▸ To do: Scan the records for lines with the word "refer", and copy every such line.

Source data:

—————

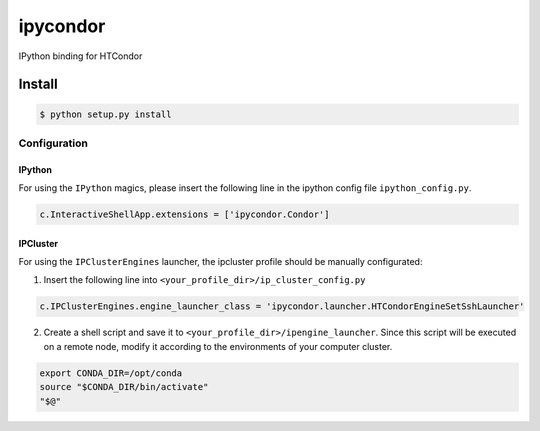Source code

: *********
ipycondor
*********

IPython binding for HTCondor

Install
*******

.. code:: sh

    $ python setup.py install

Configuration
=============

IPython
-------

For using the ``IPython`` magics, please insert the following line in the ipython config file ``ipython_config.py``.

.. code:: python

    c.InteractiveShellApp.extensions = ['ipycondor.Condor']


IPCluster
---------

For using the ``IPClusterEngines`` launcher, the ipcluster profile should be manually configurated: 

1. Insert the following line into ``<your_profile_dir>/ip_cluster_config.py``

.. code:: python

    c.IPClusterEngines.engine_launcher_class = 'ipycondor.launcher.HTCondorEngineSetSshLauncher'

2. Create a shell script and save it to ``<your_profile_dir>/ipengine_launcher``. Since this script will be executed on a remote node, modify it according to the environments of your computer cluster.

.. code:: bash
    
    export CONDA_DIR=/opt/conda
    source "$CONDA_DIR/bin/activate"
    "$@" 

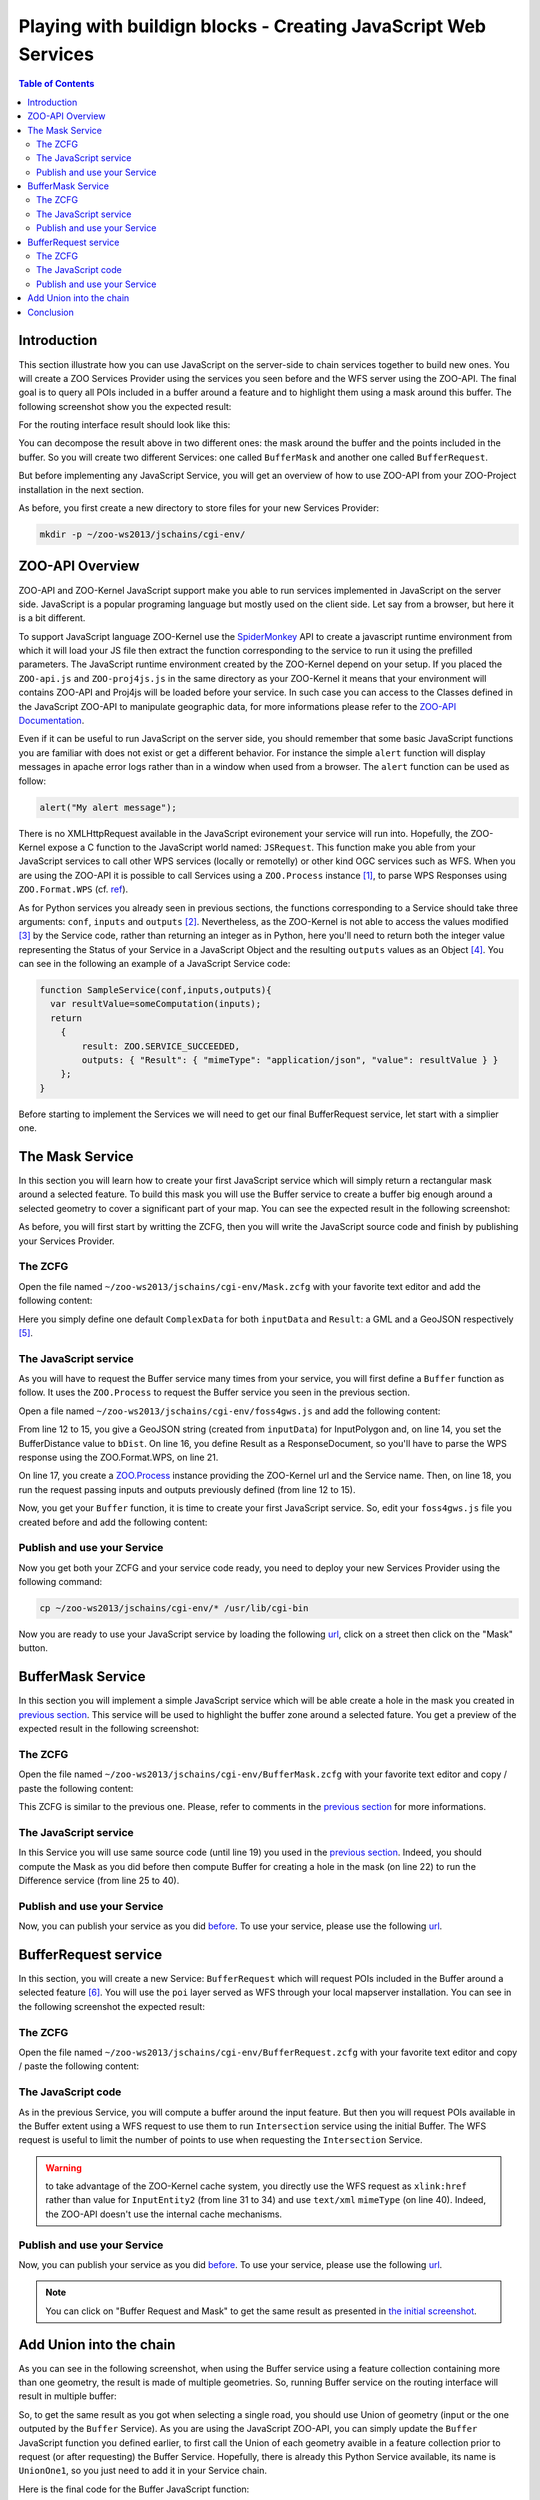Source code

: .. _ogr_base_vect_ops:

Playing with buildign blocks - Creating JavaScript Web Services
=========================================

.. contents:: Table of Contents
    :depth: 5
    :backlinks: top

Introduction
-------------------------------------------


This section illustrate how you can use JavaScript on the server-side to chain 
services together to build new ones. You will create a ZOO Services Provider 
using the services you seen before and the WFS server using the ZOO-API. The 
final goal is to query all POIs included in a buffer around a feature and
to highlight them using a mask around this buffer. The following screenshot show
you the expected result:

.. image:: ./images/BufferMaskAndRequest_Level_15.png
   :width: 650px
   :align: center

For the routing interface result should look like this:

.. image:: ./images/BufferMaskAndRequest_Routing_Level_15.png
   :width: 650px
   :align: center

You can decompose the result above in two different ones: the mask around the 
buffer and the points included in the buffer. So you will create two different 
Services: one called ``BufferMask`` and another one called ``BufferRequest``.

But before implementing any JavaScript Service, you will get an overview of how
to use ZOO-API from your ZOO-Project installation in the next section.

As before, you first create a new directory to store files for your new Services 
Provider:

.. code-block:: guess
    
    mkdir -p ~/zoo-ws2013/jschains/cgi-env/


ZOO-API Overview
-------------------------------------------

ZOO-API and ZOO-Kernel JavaScript support make you able to run services 
implemented in JavaScript on the server side. JavaScript is a popular programing
language but mostly used on the client side. Let say from a browser, but here it
is a bit different.

To support JavaScript language ZOO-Kernel use the 
`SpiderMonkey <https://developer.mozilla.org/en/SpiderMonkey>`__ API to create a
javascript runtime environment from which it will load your JS file then extract
the function corresponding to the service to run it using the prefilled
parameters. The JavaScript runtime environment created by the ZOO-Kernel 
depend on your setup. If you placed the ``ZOO-api.js`` and ``ZOO-proj4js.js`` in
the same directory as your ZOO-Kernel it means that your environment will 
contains ZOO-API and Proj4js will be loaded before your service. In such case you can access to the Classes defined in the JavaScript ZOO-API 
to manipulate geographic data, for more informations please refer to the 
`ZOO-API Documentation <http://zoo-project.org/docs/api/index.html>`__. 

Even if it can be useful to run JavaScript on the server side, you should 
remember that some basic JavaScript functions you are familiar with does not 
exist or get a different behavior. For instance the simple ``alert`` 
function will display messages in apache error logs rather than in a window when
used from a browser. The ``alert`` function can be used as follow:

.. code-block:: guess

    alert("My alert message");

There is no XMLHttpRequest available in the JavaScript evironement your service 
will run into. Hopefully, the ZOO-Kernel expose a C function to the JavaScript 
world named: ``JSRequest``. This function make you able from your JavaScript 
services to call other WPS services (locally or remotelly) or other kind OGC 
services such as WFS. When you are using the ZOO-API it is possible to call 
Services using a ``ZOO.Process`` instance [#f3]_, to parse WPS Responses using 
``ZOO.Format.WPS`` 
(cf. `ref <http://zoo-project.org/docs/api/zoo-process.html>`__).

As for Python services you already seen in previous sections, the functions 
corresponding to a Service should take three arguments: ``conf``, ``inputs`` and
``outputs`` [#f4]_. Nevertheless, as the ZOO-Kernel is not able to access the 
values modified [#f5]_ by the Service code, rather than returning an integer as 
in Python, here you'll need to return both the integer value representing the 
Status of your Service in a JavaScript Object and the resulting ``outputs`` 
values as an Object [#f6]_. You can see in the following an example of a JavaScript 
Service code:

.. code-block:: none
    
    function SampleService(conf,inputs,outputs){
      var resultValue=someComputation(inputs);
      return
        {
            result: ZOO.SERVICE_SUCCEEDED, 
            outputs: { "Result": { "mimeType": "application/json", "value": resultValue } }
        };
    }

Before starting to implement the Services we will need to get our final 
BufferRequest service, let start with a simplier one.

The Mask Service
-------------------------------------------

In this section you will learn how to create your first JavaScript service which
will simply return a rectangular mask around a selected feature. To build this 
mask you will use the Buffer service to create a buffer big enough around a 
selected geometry to cover a significant part of your map. You can see the 
expected result in the following screenshot:

.. image:: ./images/Mask_Level_12.png
   :width: 650px
   :align: center

As before, you will first start by writting the ZCFG, then you will write the 
JavaScript source code and finish by publishing your Services Provider.

The ZCFG
.....................................

Open the file named 
``~/zoo-ws2013/jschains/cgi-env/Mask.zcfg`` 
with your favorite text editor and add the following content:

.. code-block:: none
    :linenos:
    
    [Mask]
     Title = Compute mask
     Abstract = Compute mask around a geometry
     processVersion = 1
     storeSupported = true
     statusSupported = true
     serviceProvider = foss4gws.js
     serviceType = JS
     <DataInputs>
      [InputData]
       Title = The feature
       Abstract = The feature to run the service with
       minOccurs = 1
       maxOccurs = 1
       <ComplexData>
        <Default>
        mimeType = text/xml
        encoding = utf-8
        </Default>
       </ComplexData>
     </DataInputs>
     <DataOutputs>
      [Result]
       Title = The resulting feature
       Abstract = The feature created by the service.
       <ComplexOutput>
         <Default>
         mimeType = application/json
         </Default>
       </ComplexOutput>
     </DataOutputs>  

Here you simply define one default ``ComplexData`` for both ``inputData`` and
``Result``: a GML and a GeoJSON respectively [#f7]_.
 
The JavaScript service
.....................................

As you will have to request the Buffer service many times from your service, you
will first define a ``Buffer`` function as follow. It uses the ``ZOO.Process`` 
to request the Buffer service you seen in the previous section.

Open a file named 
``~/zoo-ws2013/jschains/cgi-env/foss4gws.js`` and 
add the following content:

.. code-block:: javascript
    :linenos:
    
    var zoo_url='http://localhost/cgi-bin/zoo_loader.cgi';
    var mapfile="/var/www/zoows2013-demo/map/w2013_1.map";
    var mapserv_url="http://localhost/cgi-bin/mapserv?map="+mapfile;

    function Buffer(inputData,bDist){
    
      // Create all required ZOO.formats
      var fJ=new ZOO.Format.JSON();
      var fGJ=new ZOO.Format.GeoJSON();
      var fWPS=new ZOO.Format.WPS();
    
      // Pass the value as json
      var myInputs = {
      	  InputPolygon: { type: 'complex', value: fGJ.write(inputData), mimeType: "application/json"}, 
	  BufferDistance: {type: 'float', "value": bDist }
      };  
      var myOutputs= { Result: { type: 'RawDataOutput', "mimeType": "application/json" } };
      var myProcess = new ZOO.Process(zoo_url,'BufferPy');
      var myExecuteResult=myProcess.Execute(myInputs,myOutputs);
    
      return fGJ.read(myExecuteResult);
    
    }

From line 12 to 15, you give a GeoJSON string (created from ``inputData``) for 
InputPolygon and, on line 14, you set the BufferDistance value to ``bDist``. 
On line 16, you define Result as a ResponseDocument, so you'll have to parse the
WPS response using the ZOO.Format.WPS, on line 21. 

On line 17, you create a 
`ZOO.Process <http://zoo-project.org/docs/api/zoo-process.html#zoo-process>`__ 
instance providing the ZOO-Kernel url and the Service name. Then, on line 18, you
run the request passing inputs and outputs previously defined (from line 12 to 15).

Now, you get your ``Buffer`` function, it is time to create your first JavaScript 
service. So, edit your ``foss4gws.js`` file you created before and add the following content:

.. code-block:: javascript
    :linenos:
    
    function Mask(conf,inputs,outputs){
      
      // Create all required ZOO.formats
      var fGML=new ZOO.Format.GML();
      var fGJ=new ZOO.Format.GeoJSON();
    
      // Read the input GML
      var inputData=fGML.read(inputs["InputData"]["value"]);
      
      // Compute Buffer
      var bufferResultAsJSON=Buffer(inputData,0.015);
    
      // Create the Buffer result BBOX and store its geometry in a ZOO.Feature
      var bbox = new ZOO.Bounds();
      var bounds=bufferResultAsJSON[0].geometry.getVertices();
      for(var t in bounds){
        bbox.extend(bounds[t]);
      }
      var finalG=bbox.toGeometry();
      var result=new ZOO.Feature(finalG,{"name": "Result1000"});
      
      // Return the created feature
      return {
          result: ZOO.SERVICE_SUCCEEDED, 
          outputs: { "Result": { mimeType: "application/json", value: fGJ.write(result) } } 
      };
     
    }

Publish and use your Service
..............................................

Now you get both your ZCFG and your service code ready, you need to deploy your 
new Services Provider using the following command:

.. code-block:: bash
    
    cp ~/zoo-ws2013/jschains/cgi-env/* /usr/lib/cgi-bin

Now you are ready to use your JavaScript service by loading the following `url 
<http://localhost/zoows2013-demo/spatialtools.html>`__, click on a street then click on
the "Mask" button.

BufferMask Service
-------------------------------------------

In this section you will implement a simple JavaScript service which will be able create
a hole in the mask you created in `previous section <#mask-service>`__. This service
will be used to highlight the buffer zone around a selected fature. You get a preview of 
the expected result in the following screenshot:

.. image:: ./images/BufferMask_Level_15.png
   :width: 650px
   :align: center


The ZCFG
..............................................

Open the file named 
``~/zoo-ws2013/jschains/cgi-env/BufferMask.zcfg`` 
with your favorite text editor and copy / paste the following content:

.. code-block:: none
    :linenos:
    
    [BufferMask]
     Title = Compute buffer mask
     Abstract = Compute buffer mask around a geometry
     processVersion = 1
     storeSupported = true
     statusSupported = true
     serviceProvider = foss4gws.js
     serviceType = JS
     <DataInputs>
      [InputData]
       Title = The feature
       Abstract = The feature to run the service with
       minOccurs = 1
       maxOccurs = 1
       <ComplexData>
        <Default>
        mimeType = text/xml
        encoding = utf-8
        </Default>
       </ComplexData>
     </DataInputs>
     <DataOutputs>
      [Result]
       Title = The resulting feature
       Abstract = The feature created by the service.
       <ComplexOutput>
         <Default>
         mimeType = application/json
         </Default>
       </ComplexOutput>
     </DataOutputs>  

This ZCFG is similar to the previous one. Please, refer to comments in the 
`previous section <#the-zcfg>`__ for more informations.

The JavaScript service
..............................................

In this Service you will use same source code (until line 19) you used in the 
`previous section <#the-javascript-service>`__. Indeed, you should compute the Mask
as you did before then compute Buffer for creating a hole in the mask (on line 22) to run 
the Difference service (from line 25 to 40). 

.. code-block:: guess
    :linenos:
    
     function BufferMask(conf,inputs,outputs){
       
       // Create all required ZOO.formats
       var fGML=new ZOO.Format.GML();
       var fGJ=new ZOO.Format.GeoJSON();
     
       // Read the input GML
       var inputData=fGML.read(inputs["InputData"]["value"]);
       
       // Compute Buffer
       var bufferResultAsJSON=Buffer(inputData,0.015);
     
       // Create the Buffer result BBOX 
       var bbox = new ZOO.Bounds();
       var bounds=bufferResultAsJSON[0].geometry.getVertices();
       for(var t in bounds){
         bbox.extend(bounds[t]);
       }
       var finalG=bbox.toGeometry();

      // Compute Buffer standard buffer
      var bufferResultAsJSON=Buffer(inputData,0.0015);
    
      // Request Difference service using Buffer result and features in the BBOX
      var result=new ZOO.Feature(finalG,{"name": "Result1000"});  
      var myProcess2 = new ZOO.Process(zoo_url,'DifferencePy');
      var myInputs2 = {
          InputEntity1: {
              type: 'complex', 
              value: fGJ.write(finalG), 
              mimeType: "application/json" 
          }, 
          InputEntity2: { 
              type: 'complex', 
              value: fGJ.write(bufferResultAsJSON), 
              mimeType: "application/json"
          }
      };
      var myOutputs2= {Result: {type: 'RawDataOutput',  mimeType: "application/json" } };
      var myExecuteResult4=myProcess2.Execute(myInputs2,myOutputs2);

       // Return the bbox
       var result=new ZOO.Feature(finalG,{"name": "Result1000"});
       return {
           result: ZOO.SERVICE_SUCCEEDED, 
           outputs: { "Result": {mimeType: "application/json", value: myExecuteResult4 } } 
       };
     
     }

Publish and use your Service
..............................................

Now, you can publish your service as you did `before <#publish-your-service>`__. To 
use your service, please use the following `url 
<http://localhost/zoows2013-demo/spatialtools.html>`__.

BufferRequest service
-------------------

In this section, you will create a new Service: ``BufferRequest`` which will request 
POIs included in the Buffer around a selected feature [#f8]_. You will use the ``poi`` 
layer served as WFS through your local mapserver installation. You can see in the 
following screenshot the expected result: 

.. image:: ./images/BufferRequest_Level_15.png
   :width: 650px
   :align: center

The ZCFG
..............................................

Open the file named 
``~/zoo-ws2013/jschains/cgi-env/BufferRequest.zcfg`` 
with your favorite text editor and copy / paste the following content:

.. code-block:: none
    :linenos:
    
    [BufferRequest]
     Title = Compute buffer request
     Abstract = Compute buffer request around a geometry
     processVersion = 1
     storeSupported = true
     statusSupported = true
     serviceProvider = foss4gws.js
     serviceType = JS
     <DataInputs>
      [InputData]
       Title = The feature
       Abstract = The feature to run the service with
       minOccurs = 1
       maxOccurs = 1
       <ComplexData>
        <Default>
        mimeType = text/xml
        encoding = utf-8
        </Default>
       </ComplexData>
     </DataInputs>
     <DataOutputs>
      [Result]
       Title = The resulting feature
       Abstract = The feature created by the service.
       <ComplexOutput>
         <Default>
         mimeType = application/json
         </Default>
       </ComplexOutput>
     </DataOutputs>  


The JavaScript code
..............................................

As in the previous Service, you will compute a buffer around the input feature. But then
you will request POIs available in the Buffer extent using a WFS request to use them to 
run ``Intersection`` service using the initial Buffer. The WFS request is useful to limit 
the number of points to use when requesting the ``Intersection`` Service.

.. code-block:: javascript
    :linenos:
    
    function BufferRequest(conf,inputs,outputs){
    
      // Create all required ZOO.formats
      var fGJ=new ZOO.Format.GeoJSON();
      var fGML=new ZOO.Format.GML();
    
      // Read the input GML
      var inputData=fGML.read(inputs["InputData"]["value"]);
    
      // Compute Buffer
      var bufferResultAsJSON=Buffer(inputData,0.0015);
    
      // Create the Buffer result BBOX 
      var bbox = new ZOO.Bounds();
      var bounds=bufferResultAsJSON[0].geometry.getVertices();
      for(var t in bounds){
        bbox.extend(bounds[t]);
      }
    
      // Request Intersection service using Buffer result and WFS request using the
      // BBOX
      var myProcess2 = new ZOO.Process(zoo_url,'Intersection');
      var req="&amp;version=1.0.0&amp;request=GetFeature&amp;typename=poi1";
      req+="&amp;SRS=EPSG:4326&amp;BBOX=";
      var myInputs2 = {
        InputEntity1: { 
          type: 'complex',  
          value: fGJ.write(bufferResultAsJSON), 
          mimeType: "application/json"
        }, 
        InputEntity2: { 
          type: 'complex',  
          xlink: mapserv_url+req+bbox.left+","+bbox.bottom+","+bbox.right+","+bbox.top, 
          mimeType: "text/xml" 
        } 
      };
      var myOutputs2= {Result: { type: 'RawDataOutput', "mimeType": "application/json" } };
      var myExecuteResult4=myProcess2.Execute(myInputs2,myOutputs2);
    
      return {
        result: ZOO.SERVICE_SUCCEEDED, 
        outputs: [ {name:"Result", mimeType: "application/json", value: myExecuteResult4} ]
      };
    
    }

.. warning:: to take advantage of the ZOO-Kernel cache system, you directly use the WFS
    request  as ``xlink:href`` rather than value for ``InputEntity2`` (from line 31 to 34) and use ``text/xml`` ``mimeType`` 
    (on line 40). Indeed, the ZOO-API doesn't use the internal cache mechanisms.


Publish and use your Service
..............................................

Now, you can publish your service as you did `before <#publish-your-service>`__. To 
use your service, please use the following `url 
<http://localhost/zoows2013-demo/spatialtools.html>`__.

.. note:: You can click on "Buffer Request and Mask"  to get the same result as presented 
    in  `the initial screenshot <#introduction>`__.


Add Union into the chain
------------------------

As you can see in the following screenshot, when using the Buffer
service using a feature collection containing more than one geometry,
the result is made of multiple geometries. So, running Buffer service
on the routing interface will result in multiple buffer:

.. image:: ./images/Buffer_Routing_Level_15.png
   :width: 650px
   :align: center

So, to get the same result as you got when selecting a single
road, you should use Union of geometry (input or the one outputed by the
``Buffer`` Service). As you are using the JavaScript ZOO-API, you can
simply update the ``Buffer`` JavaScript function you defined earlier, to
first call the Union of each geometry avaible in a feature collection
prior to request (or after requesting) the Buffer Service. Hopefully,
there is already this Python Service available, its name is
``UnionOne1``, so you just need to add it in your Service chain.

Here is the final code for the Buffer JavaScript function:

.. code-block:: javascript
    :linenos:
    
    function Buffer(inputData,bDist){
    
      // Create all required ZOO.formats
      var fJ=new ZOO.Format.JSON();
      var fGJ=new ZOO.Format.GeoJSON();
      var fWPS=new ZOO.Format.WPS();
    
      // Call the UnionOne1 Service
      var myInputs0 = {
      	  InputPolygon: { type: 'complex', value: fGJ.write(inputData), mimeType: "application/json"}, 
	  BufferDistance: {type: 'float', "value": bDist }
      };  
      var myOutputs0= { Result: { type: 'RawDataOutput', "mimeType": "application/json" } };
      var myProcess0 = new ZOO.Process(zoo_url,'UnionOne1');
      var myExecuteResult0=myProcess0.Execute(myInputs0,myOutputs0);

      // Call the BufferPy Service
      var myInputs = {
      	  InputPolygon: { type: 'complex', value: myExecuteResult0, mimeType: "application/json"}, 
	  BufferDistance: {type: 'float', "value": bDist }
      };  
      var myOutputs= { Result: { type: 'RawDataOutput', "mimeType": "application/json" } };
      var myProcess = new ZOO.Process(zoo_url,'BufferPy');
      var myExecuteResult=myProcess.Execute(myInputs,myOutputs);
    
      return fGJ.read(myExecuteResult);
    
    }

   
Conclusion
--------------

After understanding how basic Geometric Operation Services works, here you built step by step new JavaScript services which reuse the previous ones and combine them in different ways. This was achieved using the ZOO-API, composed by C functions exposed by the ZOO-Kernel to the JavaScript services runtime environement and the JS files which can be optionally installed. 

.. rubric:: Footnotes

.. [#f3] The ``ZOO.Process`` class uses ``JSRequest`` (cf. `ref 
    <http://zoo-project.org/docs/api/zoo-format-wps.html>`__). You will get example
    of use `later  <#the-javascript-service>`__.
.. [#f4] So ``conf``, ``inputs`` and ``outputs`` are simple JavaScript objects, similar 
    to the Python dictionaries used in the `previous section <ogr_base_vect_ops.html>`__.    
.. [#f5] Such as ``conf``, ``inputs`` and ``outputs``.
.. [#f6] You can also return a conf Object if you get any informations updated from your JavaScript service (such as cookie for instance)
.. [#f7] Using one of the available ``ZOO.formats`` you are also able to support various
    ``ComplexData`` for both input and output of the service. To simplify the 
    presentation here, you will use only this default ones.
.. [#f8] So in the hole you created in the previous section.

—————

▸ Result for this exercise:
to manipulate geographic data, for more informations please refer to the 
This ZCFG is similar to the previous one. Please, refer to comments in the 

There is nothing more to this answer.